Still I propelled myself forward, for my Master had promised that he would bring forth from the grave my sweet Sylvia, whole and upright and real, so that I might finally have her for my own, in The House, Alone and No One Else.
My Sylvia! Her eyes, impossibly green! Her softness and pink fat! Her bonnet and her dress and its flounces! Her secret parts a hidden pond in which I swum majestic and free! Her mouth, so small, but so shrill! Her hands, which did thrice betray me but did then stroke me until I could only forgive! Her eyes again, in terror and each reflecting my livid visage and the g
lint of my knife! My sorrow! My sorrow!
GONE THESE MANY YEARS, I bellowed, and the cicadas kicked up a creaky chorus!
BACK TO ME FOREVER, I cried, and a cloud of birds shot up through the treetops bleating!
FORGIVE ME SHE WILL AND FOLD IN MY EMBRACE, I hollered, and the moon fair swung in the sky like a watch on a chain!
HAPPY DAYS AND...
"Shaddap!"
I stopped cold. Who was out here in this waning hot afternoon, this reddening dusk?
"Shaddap and get in the house!"
The House! I now saw through the wall of trees the yellow rectangles flickering like candles. I pushed through the underbrush. It tore at my clothes, poked through my ribs, scratched around my eyes and tore at my trousers. Things inside me pulled and broke, bright white pains galloped through my joints, hot knives pinwheeled through my guts, but I pushed my way past the trees and through the crooked door into a cold foyer of dark wood and cobwebbed chairs.

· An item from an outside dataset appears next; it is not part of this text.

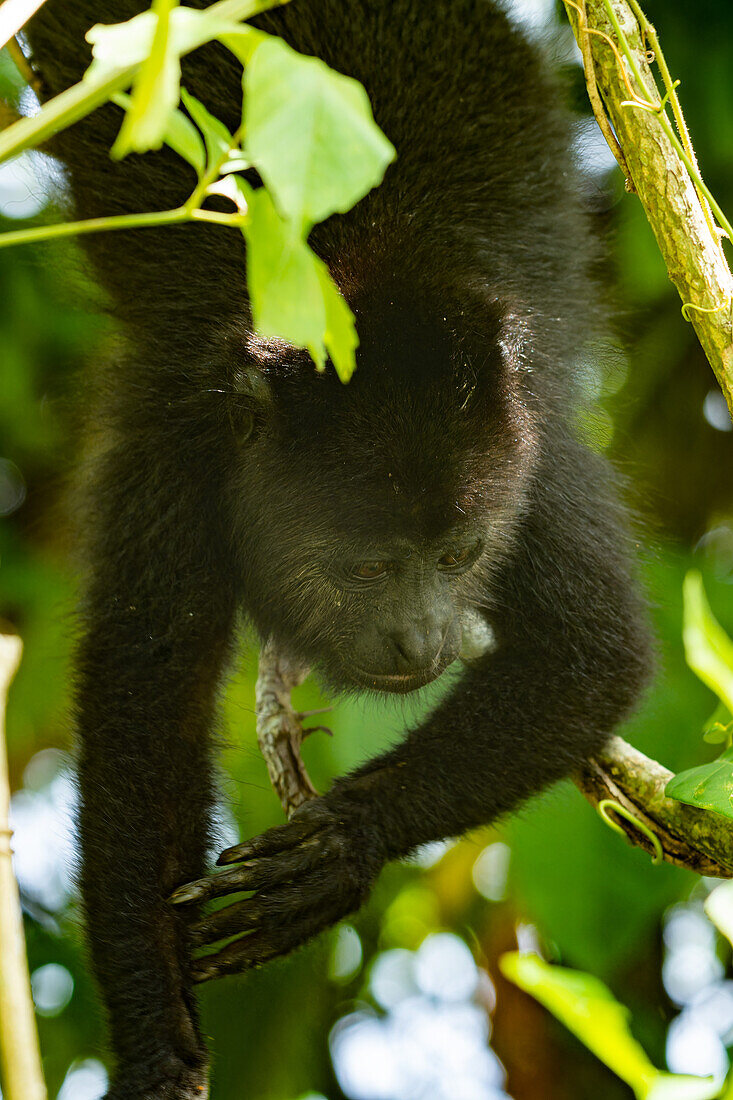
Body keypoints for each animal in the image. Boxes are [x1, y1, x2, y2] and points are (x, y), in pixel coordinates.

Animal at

And now, down the stairs came my master, arms aloft, as though an angel descending in a ray of sunlight. So young, I thought. So young and cruel-eyed. A wispy halo of yellow hair and a lipless scar for a mouth.
"Fuck you yelling about?" my master sang and I bowed in supplication. But then my elation, my anticipation, turned into terror. What if my master had failed me? What if my Sylvia did not await me, as promised, in this Hidden House?
My master regarded me with a slack mouth and eyeballs like blue yolks. "LOOK at you!", he whispered. And, "Guys!", he yelled, and two young men, whip-thin and long of hair emerged from a doorway to my right. One of them looked at me and shrieked. The other picked up a small round table and jabbed it in my direction, the cobwebs tickling at my face with each thrust. The boy's breathing was ragged, his moon-face white and weathered.
"Goddammit," I croaked. "WHERE IS MY SYLVIA?" And my master's minions rushed at and then around me, the one boy jabbing the table at me, creasing my skull. I went to my knees and saw blood dash onto the floorboards...but, no. Not blood. A spray of dirt, in which fat pink worms writhed like limbless pigs. Before I could make sense of this, the table walloped me again and I heard the boys break through the door and struggle through the underbrush, shrieking and weeping.
My master now stood over me. "In the side room," he said, and fled after his friends. I rose, with some difficulty, and went into the room from whence the boys had come. A couch, bowed and faded, its flower pattern barely discernible under a blanket of dust. A flat, low table with an ashtray piled over with ash...so much ash...grey and piled and spilling over the edge...and reaching up through the ash a diamond ring and a painted fingernail. My Sylvia.
I hoofed it out the door, sobbing and gibbering and bellowing.
GONE TO ME FOREVER, I cried, and a whimper came from somewhere!
WAKED AND BETRAYED AND BEATEN, I bellowed, and my master lay beneath me with purple ankle and foot set wrong!
AND ALONE AND ALONE AND ALONE, I hollered, and I opened my master's belly and did crawl inside as the night crashed down and the trees screamed!